Roots | W.E.B. Du Bois

IRIE™ Magazine | ROOTS - W.E.B. Du Bois

W.E.B. Du Bois… Facts an’ T’ings

February 23, 1868 – August 27, 1963

W. E. B. Du Bois was an American civil rights activist, historian, American sociologist, Pan-Africanist, author, writer and editor. W. E. B. Du Bois was born William Edward Burghardt Du Bois on February 23, 1868, in Great Barrington, Massachusetts, the only child of Alfred Du Bois and Mary Silvina Burghardt. W. E. B. Du Bois was a civil rights activists on a global scale. As a writer and activist, W. E. B. Du Bois fought for freedom and equality for the whole of the African diaspora and for Africans themselves. He led movements and conferences to advance equal rights for blacks in the U.S. and around the world. Du Bois wrote for The Atlantic Monthly and was the editor for the NAACP journal, The Crisis.

IRIE presents some fascinating Facts an ‘Tings about W.E.B. Du Bois.

Facts an’ T’ings

  • In 1895, W.E.B. Du Bois became the first African American to earn a Ph. D from Harvard University.

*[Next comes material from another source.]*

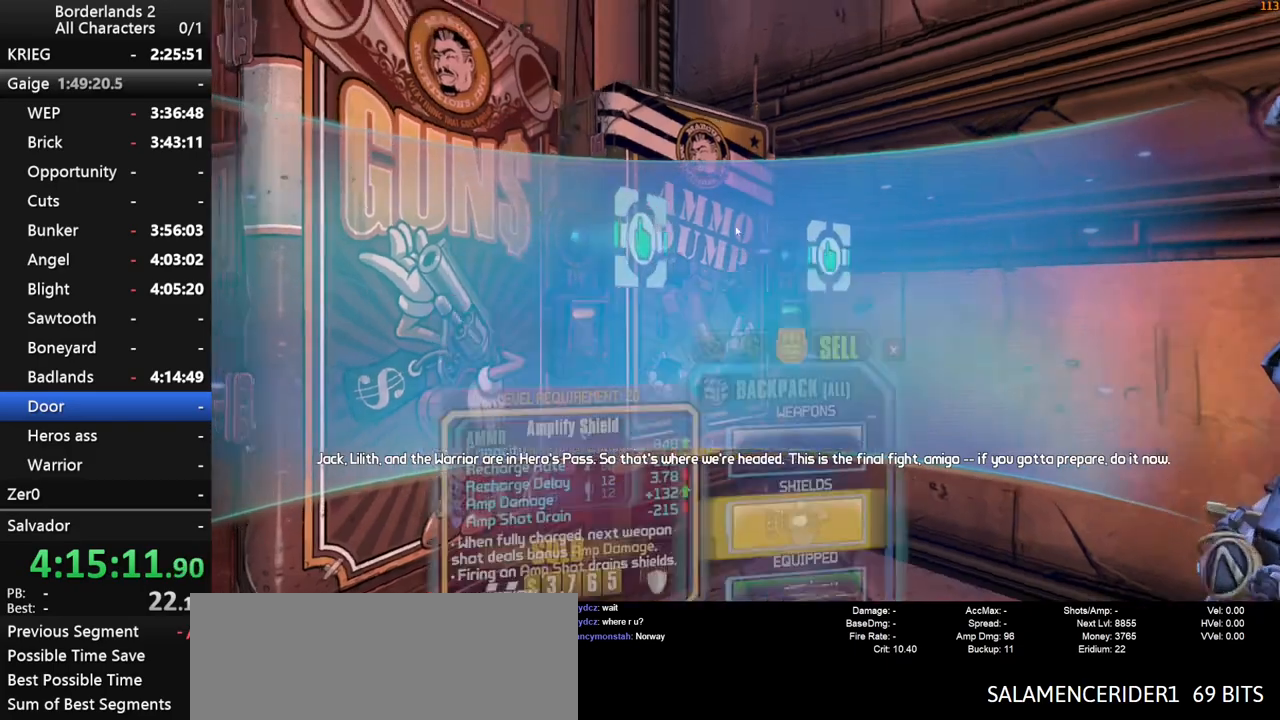
{"keys": ["a", "w"], "mouse": [], "mouse_move": "down", "events": [[317, "a", "down"], [367, "w", "down"]]}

  • William Du Bois co-founded the Niagara Movement in 1905 to oppose the Atlanta Compromise (1895), an unwritten deal by Booker T. Washington which stated that black Americans should avoid protesting for civic rights so long as they had access to criminal justice and jobs.

    Du Bois opposed Booker T. Washington’s views on racial discrimination. Du Bois insisted on full civil rights with equal treatment, equal economic opportunities and equal educational opportunities.

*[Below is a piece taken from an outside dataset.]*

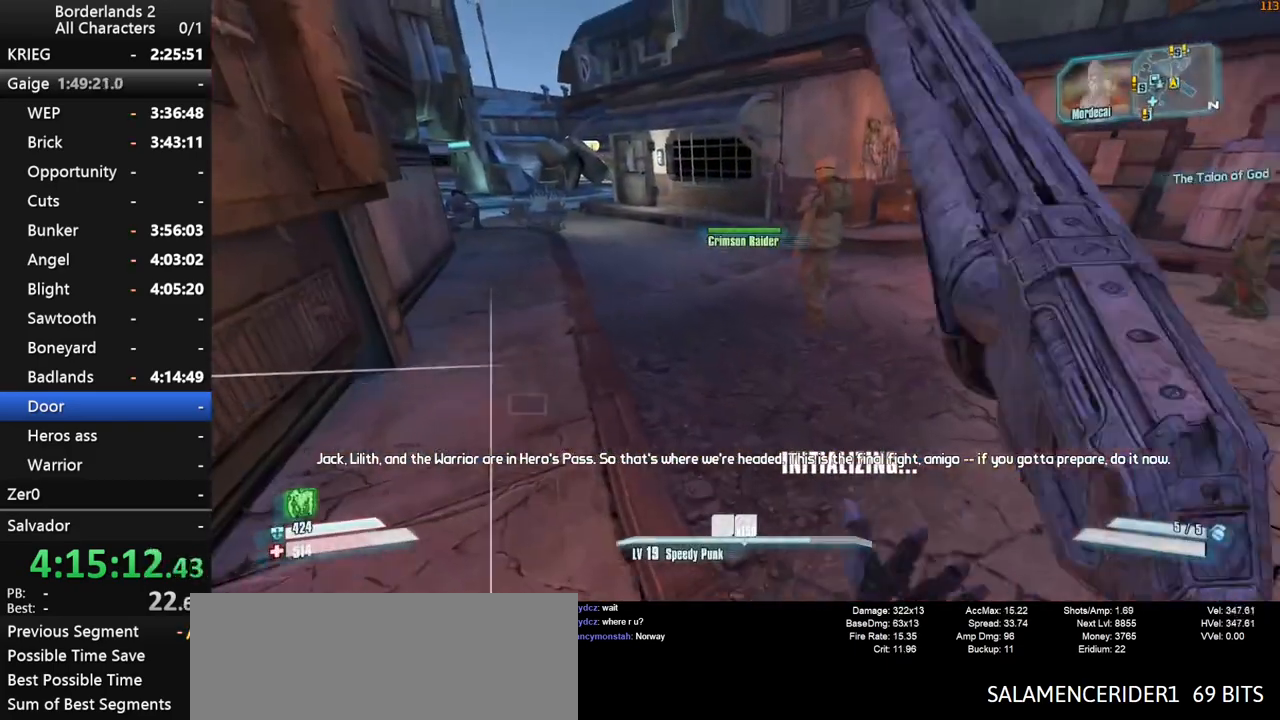
{"keys": [], "mouse": [], "mouse_move": "still", "events": [[50, "g", "down"], [133, "a", "up"], [133, "g", "up"], [467, "w", "up"]]}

  • In 1903, W.E.B. Du Bois published his most famous work, ‘The Souls of Black Folk’, a philosophical and poetic body of work that reveals how different the African American experience is when you’re living it compared to the way it looks to the rest of society. He opens ‘The Souls of Black Folk’ with the central thesis of much of his life’s work: “The problem of the twentieth century is the problem of the color-line.”

  • In 1909, W.E.B. Du Bois co-founded the NAACP (National Association for the Advancement of Colored People), which became an important African-American civil rights organization. It is still active today.

  • In 1961, W.E.B. Du Bois traveled to Ghana (at the age of 93) to work on an encyclopedia of the African diaspora. In 1963, the United States refused to renew his passport.

    W.E.B. Du Bois became a citizen of Ghana in symbolic protest but never renounced his United States citizenship.

  • William Du Bois died on August 27, 1963, at the age of 95, one day before Martin Luther King Jr. delivered his famous ‘I Have A Dream’ speech at the March on Washington for Jobs and Freedom.